Michelle Singletary: I know what I'm proposing is tough. And it's different.
But it can be done and before you turn 50. Just recently I had an award ceremony for the financial ministry I direct at my church.
During the program, one participant, whose husband is an educator, testified that they had gotten rid of $60,000 in student loan debt in TWO YEARS. This was debt the husband thought he would take to his grave. They weren't earning boatloads of money.
How did they do it?
The wife took all her bonuses and helped apply it to the debt. They cut their expenses -- like skipping taking vacations. They participated in the 21-day financial fast I developed (in this you don't spend money on anything that is not a necessity). They stop using credit cards.
Two years and $60,000.
Many of us cried.
What I'm asking you do to is move into your home as debt-free as possible. Get rid of that student loan bondage and when you get that house it will be so wonderful.
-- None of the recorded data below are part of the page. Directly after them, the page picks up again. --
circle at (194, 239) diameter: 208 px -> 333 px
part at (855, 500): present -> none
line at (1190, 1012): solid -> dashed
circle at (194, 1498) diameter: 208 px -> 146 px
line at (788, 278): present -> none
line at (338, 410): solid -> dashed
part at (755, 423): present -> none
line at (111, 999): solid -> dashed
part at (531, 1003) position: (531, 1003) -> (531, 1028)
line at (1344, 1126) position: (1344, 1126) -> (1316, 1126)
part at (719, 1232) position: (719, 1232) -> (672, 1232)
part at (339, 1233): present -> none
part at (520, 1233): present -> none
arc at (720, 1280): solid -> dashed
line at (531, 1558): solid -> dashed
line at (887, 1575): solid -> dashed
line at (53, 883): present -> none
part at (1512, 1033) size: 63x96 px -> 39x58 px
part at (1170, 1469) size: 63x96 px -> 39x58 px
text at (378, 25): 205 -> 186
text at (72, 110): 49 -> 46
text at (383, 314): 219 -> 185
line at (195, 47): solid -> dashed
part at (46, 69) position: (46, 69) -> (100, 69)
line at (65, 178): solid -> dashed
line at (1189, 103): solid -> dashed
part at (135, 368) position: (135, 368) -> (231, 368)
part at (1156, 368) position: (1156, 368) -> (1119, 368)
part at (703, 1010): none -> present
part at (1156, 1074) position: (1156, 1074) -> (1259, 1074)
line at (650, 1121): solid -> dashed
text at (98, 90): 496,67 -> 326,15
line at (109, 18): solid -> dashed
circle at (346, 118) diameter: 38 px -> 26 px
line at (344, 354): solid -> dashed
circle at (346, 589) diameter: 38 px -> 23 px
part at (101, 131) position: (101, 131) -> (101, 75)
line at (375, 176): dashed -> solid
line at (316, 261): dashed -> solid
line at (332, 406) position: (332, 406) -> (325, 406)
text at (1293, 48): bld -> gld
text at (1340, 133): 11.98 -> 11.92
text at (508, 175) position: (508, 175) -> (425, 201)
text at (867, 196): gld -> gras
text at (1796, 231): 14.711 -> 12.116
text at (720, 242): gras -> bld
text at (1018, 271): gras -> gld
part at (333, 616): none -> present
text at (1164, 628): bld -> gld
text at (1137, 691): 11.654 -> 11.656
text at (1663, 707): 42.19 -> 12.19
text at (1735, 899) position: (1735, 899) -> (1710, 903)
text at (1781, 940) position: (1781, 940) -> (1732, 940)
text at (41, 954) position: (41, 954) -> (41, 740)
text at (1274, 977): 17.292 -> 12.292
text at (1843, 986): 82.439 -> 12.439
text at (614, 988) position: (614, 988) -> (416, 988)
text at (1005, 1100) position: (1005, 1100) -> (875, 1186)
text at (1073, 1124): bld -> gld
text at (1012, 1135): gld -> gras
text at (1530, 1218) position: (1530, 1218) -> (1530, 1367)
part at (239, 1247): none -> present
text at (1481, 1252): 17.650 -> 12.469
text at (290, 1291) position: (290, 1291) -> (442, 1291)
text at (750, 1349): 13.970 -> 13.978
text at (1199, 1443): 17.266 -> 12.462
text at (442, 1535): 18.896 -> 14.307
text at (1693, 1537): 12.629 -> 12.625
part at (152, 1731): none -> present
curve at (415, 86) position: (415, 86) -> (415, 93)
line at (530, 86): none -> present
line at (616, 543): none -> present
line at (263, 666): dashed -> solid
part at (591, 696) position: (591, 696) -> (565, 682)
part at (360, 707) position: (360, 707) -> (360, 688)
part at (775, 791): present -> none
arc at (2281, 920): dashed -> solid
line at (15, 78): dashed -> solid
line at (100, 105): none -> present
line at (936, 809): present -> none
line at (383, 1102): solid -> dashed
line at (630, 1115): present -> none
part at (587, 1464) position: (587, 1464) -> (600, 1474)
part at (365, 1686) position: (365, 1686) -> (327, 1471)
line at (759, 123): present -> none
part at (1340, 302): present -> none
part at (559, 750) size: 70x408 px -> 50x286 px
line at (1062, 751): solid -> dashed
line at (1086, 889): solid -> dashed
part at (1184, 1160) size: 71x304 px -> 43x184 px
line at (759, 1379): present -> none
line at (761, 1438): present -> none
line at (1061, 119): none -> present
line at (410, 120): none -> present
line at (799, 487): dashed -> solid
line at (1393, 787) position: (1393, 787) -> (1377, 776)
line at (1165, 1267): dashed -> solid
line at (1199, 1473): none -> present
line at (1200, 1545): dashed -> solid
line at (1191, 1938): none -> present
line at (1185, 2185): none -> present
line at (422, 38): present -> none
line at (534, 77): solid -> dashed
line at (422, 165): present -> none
I think it's wonderful that this wife and husband were able to get out of debt. That's great for them! But I'd like to know why Michelle Singletary hasn't written any pieces that take a look at the macro implications of the student lending crisis - what about the hundreds of thousands of people who are drowning in student loan debt? What about the ones who can't have children because of their degrees? What about parents or grandparents who co-signed on private loans? What about the cases in which students were misled by financial aid officers on campus and directed to take out the wrong loans? I'd like to know about the 7,000 nurses and teachers in Kentucky who were denied loan forgiveness - what's been done to help those families? These are all topics - among many more - I'd prefer reading about because these anecdotes about a couple that Ms. Singletary happens to know in her Church aren't newsworthy. In fact, it doesn't say a damned thing about the actual crisis. Also, I have news for Ms. Singletary, most people who are drowning in student loan debt aren't taking any vacations. They aren't even able to put food on the table.